Interview – Andrew Derry, new director of ISB school

Andrew Derry is decisive to cope with numerous challenges of the modern education system. He believes that schools cannot live in isolation but should rather reach out to the entrepreneur community in order to connect students with the real world.

At the beginning of the eighth decade of the ISB School, you are determined to make the it even more outstanding

The Board and I think we have a very good school, but we have an ambition to be the leading international school in the entire region of Central and Eastern Europe. We already have a strategic plan. Once you are good, you tend to think that you are good, and that’s the end of it – whereas to be great requires persistent dissatisfaction, you constantly work on your goals. Our teachers are our most important asset; actually, they are brilliant and seventy percent of them have an international experience. The second point is being very clear in the vision of what learning is all about.

You have mentioned that the so-called VUCA world has a high impact upon education

The world itself is volatile, uncertain, complex and ambiguous. The question is how you educate children for that. The global survey of the World Economic Forum states that 65% of children currently in Primary School will enter a job that does not yet exist. We are now using a lot of data, to monitor progress; we are turning to the development of a greater number of world language programs, creative arts, computer science, as well as entrepreneurial programs as one of the big elements. Schools cannot live in isolation. We’ve already been looking for partners in Belgrade, because we want to connect our children with real-world problems.

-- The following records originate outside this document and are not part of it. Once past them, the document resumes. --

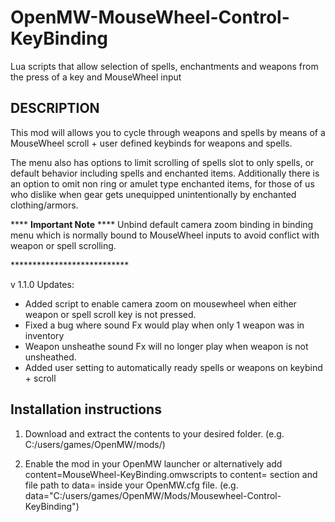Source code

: # OpenMW-MouseWheel-Control-KeyBinding
Lua scripts that allow selection of spells, enchantments and weapons from the press of a key and MouseWheel input 


## DESCRIPTION

This mod will allows you to cycle through weapons and spells by means of a MouseWheel scroll + user defined keybinds for weapons and spells.

The menu also has options to limit scrolling of spells slot to only spells, or default behavior including spells and enchanted items. Additionally there is an option to omit non ring or amulet type enchanted items, for those of us who dislike when gear gets unequipped unintentionally by enchanted clothing/armors.

\*\*\*\* **Important Note** \*\*\*\*
Unbind default camera zoom binding in binding menu which is normally bound to MouseWheel inputs to avoid conflict with weapon or spell scrolling.

\*\*\*\*\*\*\*\*\*\*\*\*\*\*\*\*\*\*\*\*\*\*\*\*\*\*\*

v 1.1.0 Updates:
- Added script to enable camera zoom on mousewheel when either weapon or spell scroll key is not pressed.
- Fixed a bug where sound Fx would play when only 1 weapon was in inventory
- Weapon unsheathe sound Fx will no longer play when weapon is not unsheathed.
- Added user setting to automatically ready spells or weapons on keybind + scroll

## Installation instructions

1. Download and extract the contents to your desired folder. (e.g. C:/users/games/OpenMW/mods/)

2. Enable the mod in your OpenMW launcher or alternatively add content=MouseWheel-KeyBinding.omwscripts to content= section and file path to data= inside your OpenMW.cfg file. (e.g. data="C:/users/games/OpenMW/Mods/Mousewheel-Control-KeyBinding")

Andrew Derry and his “third culture” kids

Andrew Derry has recently joined The ISB School as its new director. He has worked in international education for almost three decades and in school leadership for exactly 22 years. Previously, Andrew has led schools in the USA, Zimbabwe, Hungary, France and Switzerland.  He and his wife, Anne-Marie, are proud parents of four children, who all see themselves as “third culture” kids and global citizens. For the whole family, the notion of home is the world.

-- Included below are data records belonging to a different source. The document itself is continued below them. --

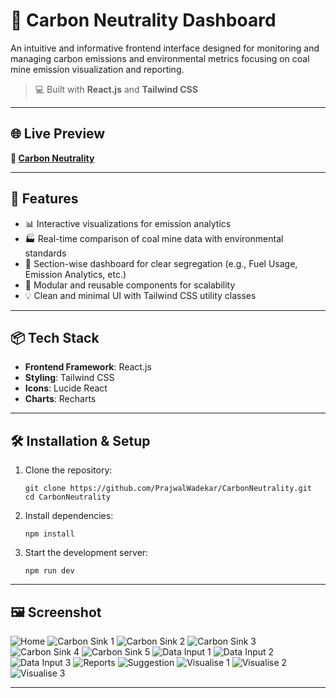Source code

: # 🌱 Carbon Neutrality Dashboard

An intuitive and informative frontend interface designed for monitoring and managing carbon emissions and environmental metrics focusing on coal mine emission visualization and reporting.

> 💻 Built with **React.js** and **Tailwind CSS**

---

## 🌐 Live Preview

**🔗 [Carbon Neutrality](https://carbon-neutrality-e8ha.vercel.app/)**


---

## 🚀 Features

- 📊 Interactive visualizations for emission analytics
- 🏭 Real-time comparison of coal mine data with environmental standards
- 📁 Section-wise dashboard for clear segregation (e.g., Fuel Usage, Emission Analytics, etc.)
- 🧩 Modular and reusable components for scalability
- 💡 Clean and minimal UI with Tailwind CSS utility classes

---


## 📦 Tech Stack

- **Frontend Framework**: React.js
- **Styling**: Tailwind CSS
- **Icons**: Lucide React
- **Charts**: Recharts

---


## 🛠️ Installation & Setup

1. Clone the repository:

       git clone https://github.com/PrajwalWadekar/CarbonNeutrality.git
       cd CarbonNeutrality

2. Install dependencies:

       npm install

3. Start the development server:

       npm run dev

---

## 🖼️ Screenshot



![Home](./Output/Home.png)
![Carbon Sink 1](./Output/CarbonSink1.png)
![Carbon Sink 2](./Output/CarbonSink2.png)
![Carbon Sink 3](./Output/CarbonSink3.png)
![Carbon Sink 4](./Output/CarbonSink4.png)
![Carbon Sink 5](./Output/CarbonSink5.png)
![Data Input 1](./Output/DataInput1.png)
![Data Input 2](./Output/DataInput2.png)
![Data Input 3](./Output/DataInput3.png)
![Reports](./Output/Reports.png)
![Suggestion](./Output/Suggestion.png)
![Visualise 1](./Output/Visualise1.png)
![Visualise 2](./Output/Visualise2.png)
![Visualise 3](./Output/Visualise3.png)


---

You believe that the most important learning element is how to overcome failure

School has been considered as either right or wrong for many years, but it isn’t so in the real world. The real world is – when you fall, you get back up and try again. Real entrepreneurs keep trying, they get back up one more time than they fail. There are so many examples in history to support this statement. You fail and you learn, you fail and you learn… We have to teach our students how to be resilient, how to learn from failure, not to just get a job, but rather create it. Another important element is coaching students to think in terms of big concepts, which helps them understand how to apply their learning in the future.

Students’ inborn ability isn’t something you take into consideration

I don’t believe in that. There are too many highly successful adults who were no good at ‘schooling’. We can only act upon creating a stimulating learning environment. Our job as educators is to focus on challenging our children and supporting them. You only fail when you stop trying. The outcome should be the establishment of a mindset that plays the most significant role in determining achievement and success. Apart from challenge and support, choice, autonomy and collaboration, help your students develop an intrinsic motivation for learning!